Holiness comes from God down to us, not the other way around. And though I have every reason to desire holiness in my life, I am not bound to being overly sensitive about what people might think to accuse me of. The little things that sometimes Christians make a big deal of don’t determine whether or not I am holy. On the contrary, my holiness will take care of those little things. So staying away from the movie theater has nothing to do with “people might think I’m going to watch something bad.” But my caution about the movie theater has everything to do with a biblical desire to be holy in all manner of life. And let’s face it, few movies that come out are helping me to do that. Take time to be holy, but do it because of your love for God, not because of an overreaction to what people might think.


6 comments so far

  1. breadandsham on

    Does this mean that I can start eating deviled eggs again!?!

  2. DT on

    yeah. . .if you like that sorta thing

  3. DT on

    In addition. . .just read on a web site today that someone thinks it’s a sin to purchase a bottle of sparkling grape juice/apple cider with the foil top that looks like alcohol. Someone might see you. Yikes!

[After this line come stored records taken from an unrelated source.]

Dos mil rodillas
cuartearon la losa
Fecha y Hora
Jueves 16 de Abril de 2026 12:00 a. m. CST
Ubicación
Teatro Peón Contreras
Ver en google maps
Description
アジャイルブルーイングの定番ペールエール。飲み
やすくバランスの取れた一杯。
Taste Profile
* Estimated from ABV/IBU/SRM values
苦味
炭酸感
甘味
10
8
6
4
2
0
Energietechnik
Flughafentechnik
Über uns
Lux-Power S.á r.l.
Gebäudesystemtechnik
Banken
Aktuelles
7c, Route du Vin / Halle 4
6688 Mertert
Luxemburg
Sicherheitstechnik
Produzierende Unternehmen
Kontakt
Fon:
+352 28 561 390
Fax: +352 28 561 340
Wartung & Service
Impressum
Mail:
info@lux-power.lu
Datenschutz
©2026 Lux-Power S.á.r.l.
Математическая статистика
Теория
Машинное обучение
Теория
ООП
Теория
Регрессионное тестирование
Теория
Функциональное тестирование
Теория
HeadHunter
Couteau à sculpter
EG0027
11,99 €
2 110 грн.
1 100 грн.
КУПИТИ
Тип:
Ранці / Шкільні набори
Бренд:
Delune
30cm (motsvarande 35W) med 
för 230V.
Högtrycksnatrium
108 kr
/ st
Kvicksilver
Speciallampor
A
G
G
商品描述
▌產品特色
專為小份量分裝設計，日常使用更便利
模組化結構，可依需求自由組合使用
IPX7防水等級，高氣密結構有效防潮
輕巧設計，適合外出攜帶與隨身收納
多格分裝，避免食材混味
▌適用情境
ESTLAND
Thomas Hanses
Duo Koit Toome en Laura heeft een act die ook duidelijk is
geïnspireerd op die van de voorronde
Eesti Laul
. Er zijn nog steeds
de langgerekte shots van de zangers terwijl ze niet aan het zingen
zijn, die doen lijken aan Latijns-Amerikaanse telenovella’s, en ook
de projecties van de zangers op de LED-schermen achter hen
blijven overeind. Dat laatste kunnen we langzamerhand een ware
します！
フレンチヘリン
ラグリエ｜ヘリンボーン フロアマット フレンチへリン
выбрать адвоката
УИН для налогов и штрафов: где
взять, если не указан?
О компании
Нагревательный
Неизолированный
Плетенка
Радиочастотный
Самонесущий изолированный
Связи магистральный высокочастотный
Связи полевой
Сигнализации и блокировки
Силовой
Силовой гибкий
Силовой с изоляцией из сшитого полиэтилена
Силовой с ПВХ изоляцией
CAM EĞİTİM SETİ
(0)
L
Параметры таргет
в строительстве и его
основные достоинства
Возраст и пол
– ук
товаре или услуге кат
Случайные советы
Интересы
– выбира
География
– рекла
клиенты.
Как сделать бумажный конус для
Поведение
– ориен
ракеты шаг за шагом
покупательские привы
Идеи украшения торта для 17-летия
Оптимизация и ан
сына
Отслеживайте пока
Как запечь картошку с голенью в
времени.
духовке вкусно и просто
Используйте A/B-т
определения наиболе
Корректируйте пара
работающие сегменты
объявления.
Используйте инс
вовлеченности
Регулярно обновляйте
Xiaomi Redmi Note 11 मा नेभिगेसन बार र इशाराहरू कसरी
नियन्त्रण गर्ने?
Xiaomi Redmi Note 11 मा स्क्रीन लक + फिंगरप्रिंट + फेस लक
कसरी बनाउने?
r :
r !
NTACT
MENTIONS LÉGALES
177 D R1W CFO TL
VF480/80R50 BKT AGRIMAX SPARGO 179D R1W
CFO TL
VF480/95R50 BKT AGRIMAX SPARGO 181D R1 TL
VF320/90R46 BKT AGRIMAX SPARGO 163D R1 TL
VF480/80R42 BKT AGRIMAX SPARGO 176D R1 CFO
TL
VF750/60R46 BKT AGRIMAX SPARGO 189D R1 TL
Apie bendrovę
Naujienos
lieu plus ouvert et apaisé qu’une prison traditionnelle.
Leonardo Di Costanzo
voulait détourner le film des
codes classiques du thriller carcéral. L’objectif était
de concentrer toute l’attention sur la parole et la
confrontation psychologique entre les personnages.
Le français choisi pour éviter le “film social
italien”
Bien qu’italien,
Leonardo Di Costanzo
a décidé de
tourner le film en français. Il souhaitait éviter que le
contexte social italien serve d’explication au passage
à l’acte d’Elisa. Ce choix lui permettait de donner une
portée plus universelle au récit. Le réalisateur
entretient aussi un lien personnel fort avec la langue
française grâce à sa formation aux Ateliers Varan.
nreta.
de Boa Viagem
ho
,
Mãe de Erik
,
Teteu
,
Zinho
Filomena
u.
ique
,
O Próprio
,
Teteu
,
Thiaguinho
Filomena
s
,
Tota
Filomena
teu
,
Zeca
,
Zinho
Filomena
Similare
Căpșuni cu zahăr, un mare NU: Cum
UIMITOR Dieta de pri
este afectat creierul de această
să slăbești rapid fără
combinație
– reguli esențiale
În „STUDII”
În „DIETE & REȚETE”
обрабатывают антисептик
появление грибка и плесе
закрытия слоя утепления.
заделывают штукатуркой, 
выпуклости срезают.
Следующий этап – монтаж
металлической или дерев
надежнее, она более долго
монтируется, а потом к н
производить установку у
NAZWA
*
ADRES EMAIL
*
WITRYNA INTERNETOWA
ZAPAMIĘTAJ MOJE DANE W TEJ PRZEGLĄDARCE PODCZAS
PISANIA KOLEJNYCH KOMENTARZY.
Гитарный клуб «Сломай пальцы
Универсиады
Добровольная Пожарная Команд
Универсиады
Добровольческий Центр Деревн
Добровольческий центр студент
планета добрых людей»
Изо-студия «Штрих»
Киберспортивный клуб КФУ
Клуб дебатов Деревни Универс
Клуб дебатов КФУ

    Anyone else hear of things like this feel free to chime in. . .

  4. Dan Hodge on

    Growing up in a church with grandfathers who were pastors and a father who worked in the church and I never even knew until I was at a Memorial Day picnic when I was twenty years old that to call them “deviled eggs” was a problem. I never even thought that would ever have caused someone to think that I was an insincere Christian.

    I guess if you don’t want to hurt some weaker brother, don’t bring devil’s food cake to the church dinner!

  5. TJ on

    I got one for you…
    My dad was a youth pastor for 28 years. He developed this pet peeve about IBC Root Beer bottles. When they don’t have a label, from a distance, well you get the idea. Although, I don’t think it was an actual ‘conviction’ as much as it was annoyance with the guys in the youth group who would order them while on youth group activities and act like they were drunk in the restaurant.

  6. DT on

    No doubt some will misread or read into what I said and think I’m writing against people setting up barriers in their lives to protect them. I hope I communicated otherwise. I do think that a youth pastor has a right to get angry at his teens if they try to act drunk and such. The Bible says fools make a mockery of sin.

    The issue of alcohol itself is an entirely different topic. But let’s just realize that our Lord did not go out of His way to avoid being accused of being a drunk.